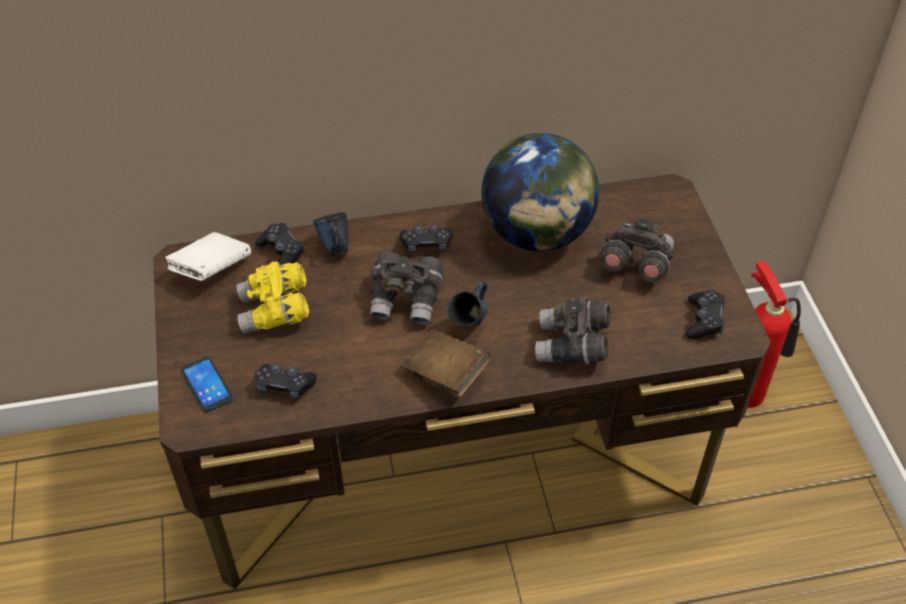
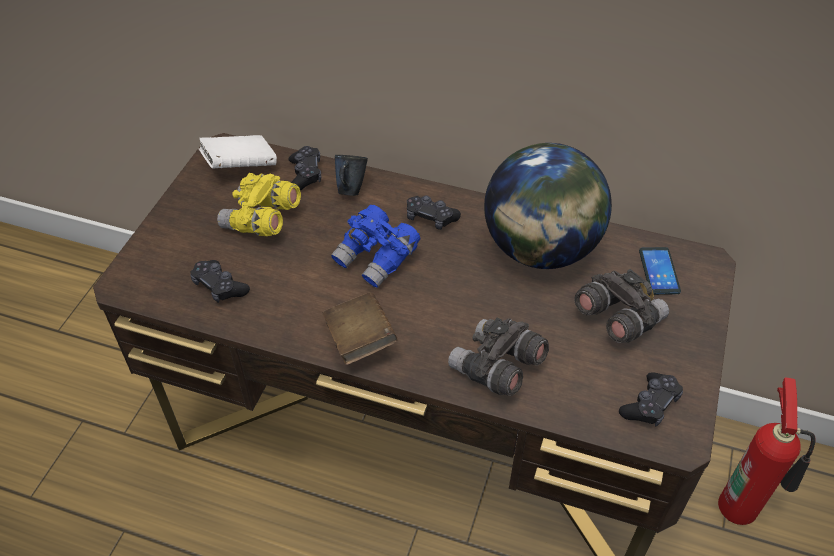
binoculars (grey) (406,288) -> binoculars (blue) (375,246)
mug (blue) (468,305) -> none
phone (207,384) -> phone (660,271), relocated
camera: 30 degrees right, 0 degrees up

**Exercise objective:** Restate the data above word for word, omitting every picture.

**Answer below:**
binoculars (grey) (406,288) -> binoculars (blue) (375,246)
mug (blue) (468,305) -> none
phone (207,384) -> phone (660,271), relocated
camera: 30 degrees right, 0 degrees up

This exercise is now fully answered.